Fifth-graders helped Lt. Col. Lars Zetterstrom, commander of U.S. Army Garrison Kaiserslautern, juggle several red balloons. A blue balloon was tossed in, representing drugs and alcohol, to show the difficulty of keeping life’s balloons aloft with an added impairment.
Spontaneously, Zetterstrom tapped the blue balloon to the floor and popped it with his desert-colored combat boot.
“I saw that it represented something bad,” Zetterstrom said. “Stomping it out was the right thing to do.”
Lessons like that are what the D.A.R.E. program is about. Since 1983, D.A.R.E. has taught millions of students worldwide about the effects of alcohol and drugs. Each April, “National D.A.R.E. Day” is commemorated in the U.S. by a presidential proclamation, community events and activities. This year, it was commemorated on April 9.
In the KMC’s four elementary schools, students completed 10 lessons over several weeks, working from D.A.R.E. planners. Weekly lessons often included acting out skits on peer pressure and watching videos about the dangers of drugs and alcohol.
Landstuhl’s graduating class was the first for Army Sgt. Raymond Engstrom, a garrison military police officer, who instructed the students.
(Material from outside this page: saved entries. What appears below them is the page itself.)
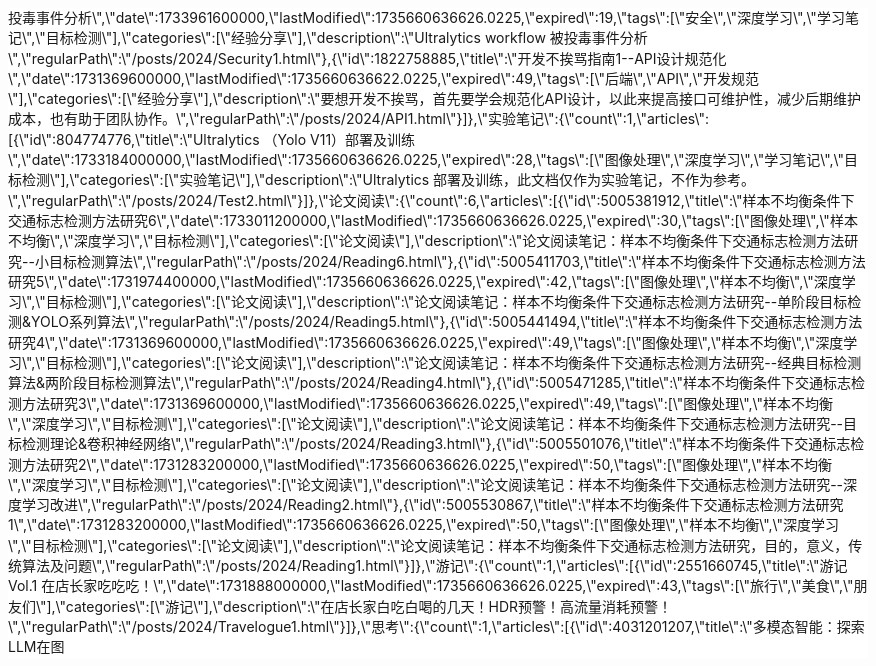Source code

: 投毒事件分析\\",\\"date\\":1733961600000,\\"lastModified\\":1735660636626.0225,\\"expired\\":19,\\"tags\\":\[\\"安全\\",\\"深度学习\\",\\"学习笔记\\",\\"目标检测\\"\],\\"categories\\":\[\\"经验分享\\"\],\\"description\\":\\"Ultralytics workflow 被投毒事件分析\\",\\"regularPath\\":\\"/posts/2024/Security1.html\\"},{\\"id\\":1822758885,\\"title\\":\\"开发不挨骂指南1--API设计规范化\\",\\"date\\":1731369600000,\\"lastModified\\":1735660636622.0225,\\"expired\\":49,\\"tags\\":\[\\"后端\\",\\"API\\",\\"开发规范\\"\],\\"categories\\":\[\\"经验分享\\"\],\\"description\\":\\"要想开发不挨骂，首先要学会规范化API设计，以此来提高接口可维护性，减少后期维护成本，也有助于团队协作。\\",\\"regularPath\\":\\"/posts/2024/API1.html\\"}\]},\\"实验笔记\\":{\\"count\\":1,\\"articles\\":\[{\\"id\\":804774776,\\"title\\":\\"Ultralytics （Yolo V11）部署及训练\\",\\"date\\":1733184000000,\\"lastModified\\":1735660636626.0225,\\"expired\\":28,\\"tags\\":\[\\"图像处理\\",\\"深度学习\\",\\"学习笔记\\",\\"目标检测\\"\],\\"categories\\":\[\\"实验笔记\\"\],\\"description\\":\\"Ultralytics 部署及训练，此文档仅作为实验笔记，不作为参考。\\",\\"regularPath\\":\\"/posts/2024/Test2.html\\"}\]},\\"论文阅读\\":{\\"count\\":6,\\"articles\\":\[{\\"id\\":5005381912,\\"title\\":\\"样本不均衡条件下交通标志检测方法研究6\\",\\"date\\":1733011200000,\\"lastModified\\":1735660636626.0225,\\"expired\\":30,\\"tags\\":\[\\"图像处理\\",\\"样本不均衡\\",\\"深度学习\\",\\"目标检测\\"\],\\"categories\\":\[\\"论文阅读\\"\],\\"description\\":\\"论文阅读笔记：样本不均衡条件下交通标志检测方法研究--小目标检测算法\\",\\"regularPath\\":\\"/posts/2024/Reading6.html\\"},{\\"id\\":5005411703,\\"title\\":\\"样本不均衡条件下交通标志检测方法研究5\\",\\"date\\":1731974400000,\\"lastModified\\":1735660636626.0225,\\"expired\\":42,\\"tags\\":\[\\"图像处理\\",\\"样本不均衡\\",\\"深度学习\\",\\"目标检测\\"\],\\"categories\\":\[\\"论文阅读\\"\],\\"description\\":\\"论文阅读笔记：样本不均衡条件下交通标志检测方法研究--单阶段目标检测&YOLO系列算法\\",\\"regularPath\\":\\"/posts/2024/Reading5.html\\"},{\\"id\\":5005441494,\\"title\\":\\"样本不均衡条件下交通标志检测方法研究4\\",\\"date\\":1731369600000,\\"lastModified\\":1735660636626.0225,\\"expired\\":49,\\"tags\\":\[\\"图像处理\\",\\"样本不均衡\\",\\"深度学习\\",\\"目标检测\\"\],\\"categories\\":\[\\"论文阅读\\"\],\\"description\\":\\"论文阅读笔记：样本不均衡条件下交通标志检测方法研究--经典目标检测算法&两阶段目标检测算法\\",\\"regularPath\\":\\"/posts/2024/Reading4.html\\"},{\\"id\\":5005471285,\\"title\\":\\"样本不均衡条件下交通标志检测方法研究3\\",\\"date\\":1731369600000,\\"lastModified\\":1735660636626.0225,\\"expired\\":49,\\"tags\\":\[\\"图像处理\\",\\"样本不均衡\\",\\"深度学习\\",\\"目标检测\\"\],\\"categories\\":\[\\"论文阅读\\"\],\\"description\\":\\"论文阅读笔记：样本不均衡条件下交通标志检测方法研究--目标检测理论&卷积神经网络\\",\\"regularPath\\":\\"/posts/2024/Reading3.html\\"},{\\"id\\":5005501076,\\"title\\":\\"样本不均衡条件下交通标志检测方法研究2\\",\\"date\\":1731283200000,\\"lastModified\\":1735660636626.0225,\\"expired\\":50,\\"tags\\":\[\\"图像处理\\",\\"样本不均衡\\",\\"深度学习\\",\\"目标检测\\"\],\\"categories\\":\[\\"论文阅读\\"\],\\"description\\":\\"论文阅读笔记：样本不均衡条件下交通标志检测方法研究--深度学习改进\\",\\"regularPath\\":\\"/posts/2024/Reading2.html\\"},{\\"id\\":5005530867,\\"title\\":\\"样本不均衡条件下交通标志检测方法研究1\\",\\"date\\":1731283200000,\\"lastModified\\":1735660636626.0225,\\"expired\\":50,\\"tags\\":\[\\"图像处理\\",\\"样本不均衡\\",\\"深度学习\\",\\"目标检测\\"\],\\"categories\\":\[\\"论文阅读\\"\],\\"description\\":\\"论文阅读笔记：样本不均衡条件下交通标志检测方法研究，目的，意义，传统算法及问题\\",\\"regularPath\\":\\"/posts/2024/Reading1.html\\"}\]},\\"游记\\":{\\"count\\":1,\\"articles\\":\[{\\"id\\":2551660745,\\"title\\":\\"游记Vol.1 在店长家吃吃吃！\\",\\"date\\":1731888000000,\\"lastModified\\":1735660636626.0225,\\"expired\\":43,\\"tags\\":\[\\"旅行\\",\\"美食\\",\\"朋友们\\"\],\\"categories\\":\[\\"游记\\"\],\\"description\\":\\"在店长家白吃白喝的几天！HDR预警！高流量消耗预警！\\",\\"regularPath\\":\\"/posts/2024/Travelogue1.html\\"}\]},\\"思考\\":{\\"count\\":1,\\"articles\\":\[{\\"id\\":4031201207,\\"title\\":\\"多模态智能：探索LLM在图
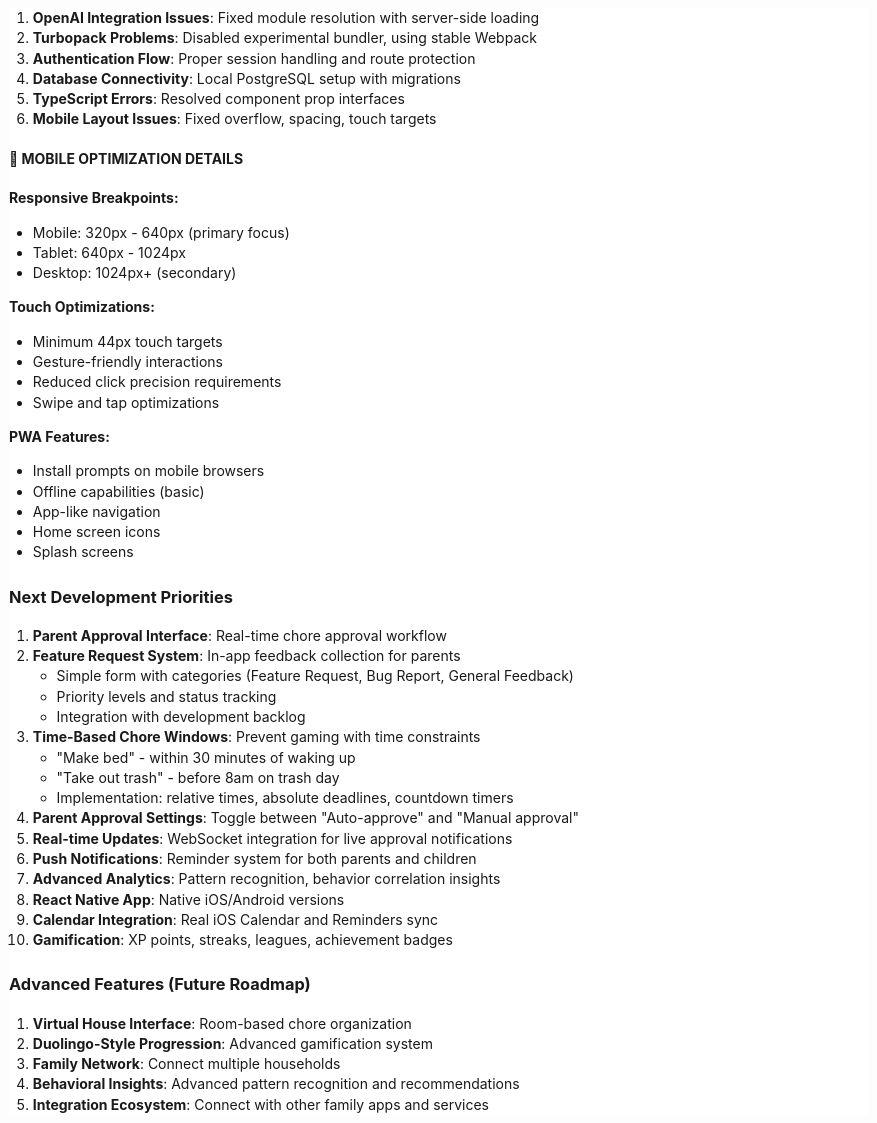1. **OpenAI Integration Issues**: Fixed module resolution with server-side loading
2. **Turbopack Problems**: Disabled experimental bundler, using stable Webpack
3. **Authentication Flow**: Proper session handling and route protection
4. **Database Connectivity**: Local PostgreSQL setup with migrations
5. **TypeScript Errors**: Resolved component prop interfaces
6. **Mobile Layout Issues**: Fixed overflow, spacing, touch targets

#### 📱 MOBILE OPTIMIZATION DETAILS

**Responsive Breakpoints:**
- Mobile: 320px - 640px (primary focus)
- Tablet: 640px - 1024px
- Desktop: 1024px+ (secondary)

**Touch Optimizations:**
- Minimum 44px touch targets
- Gesture-friendly interactions
- Reduced click precision requirements
- Swipe and tap optimizations

**PWA Features:**
- Install prompts on mobile browsers
- Offline capabilities (basic)
- App-like navigation
- Home screen icons
- Splash screens

### Next Development Priorities

1. **Parent Approval Interface**: Real-time chore approval workflow
2. **Feature Request System**: In-app feedback collection for parents
   - Simple form with categories (Feature Request, Bug Report, General Feedback)
   - Priority levels and status tracking
   - Integration with development backlog
3. **Time-Based Chore Windows**: Prevent gaming with time constraints
   - "Make bed" - within 30 minutes of waking up
   - "Take out trash" - before 8am on trash day
   - Implementation: relative times, absolute deadlines, countdown timers
4. **Parent Approval Settings**: Toggle between "Auto-approve" and "Manual approval"
5. **Real-time Updates**: WebSocket integration for live approval notifications
6. **Push Notifications**: Reminder system for both parents and children
7. **Advanced Analytics**: Pattern recognition, behavior correlation insights
8. **React Native App**: Native iOS/Android versions
9. **Calendar Integration**: Real iOS Calendar and Reminders sync
10. **Gamification**: XP points, streaks, leagues, achievement badges

### Advanced Features (Future Roadmap)

1. **Virtual House Interface**: Room-based chore organization
2. **Duolingo-Style Progression**: Advanced gamification system
3. **Family Network**: Connect multiple households
4. **Behavioral Insights**: Advanced pattern recognition and recommendations
5. **Integration Ecosystem**: Connect with other family apps and services

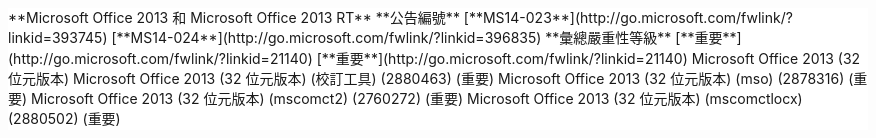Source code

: </td>
</tr>
<tr>
<td style="border:1px solid black;" colspan="3">
**Microsoft Office 2013 和 Microsoft Office 2013 RT**

</td>
</tr>
<tr>
<td style="border:1px solid black;">
**公告編號**

</td>
<td style="border:1px solid black;">
[**MS14-023**](http://go.microsoft.com/fwlink/?linkid=393745)

</td>
<td style="border:1px solid black;">
[**MS14-024**](http://go.microsoft.com/fwlink/?linkid=396835)

</td>
</tr>
<tr>
<td style="border:1px solid black;">
**彙總嚴重性等級**

</td>
<td style="border:1px solid black;">
[**重要**](http://go.microsoft.com/fwlink/?linkid=21140)

</td>
<td style="border:1px solid black;">
[**重要**](http://go.microsoft.com/fwlink/?linkid=21140)

</td>
</tr>
<tr>
<td style="border:1px solid black;">
Microsoft Office 2013 (32 位元版本)

</td>
<td style="border:1px solid black;">
Microsoft Office 2013 (32 位元版本) (校訂工具)  
(2880463)  
(重要)  
Microsoft Office 2013 (32 位元版本) (mso)  
(2878316)  
(重要)

</td>
<td style="border:1px solid black;">
Microsoft Office 2013 (32 位元版本) (mscomct2)  
(2760272)  
(重要)  
Microsoft Office 2013 (32 位元版本) (mscomctlocx)  
(2880502)  
(重要)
The thought of facing children in classrooms each week was daunting at first. Yet, Engstrom knew the importance of D.A.R.E. discussions and began enjoying the classes.
“You learn to have fun with it,” he said. “They’re just young people. I always refrain from calling them kids or students. I’d say ‘people about your age.’”
Over the past few months, Engstrom has developed significantly, said his supervisor, Sgt. 1st Class Adrian Rouse, the provost marshal operations sergeant.
“He’s ran with it,” Rouse said. “Now he’s very interactive with the kids, parents and school staff. And I think he enjoys it significantly.”
During the graduation, held at Landstuhl Regional Medical Center’s Heaton Auditorium, Zetterstrom said he was proud to see an Army noncommissioned officer leading the D.A.R.E. program
“We’re Americans living overseas. We want our children to have the best education possible,” Zetterstrom said. “Learning is not always about academics; it’s about life skills and that’s what D.A.R.E. does.”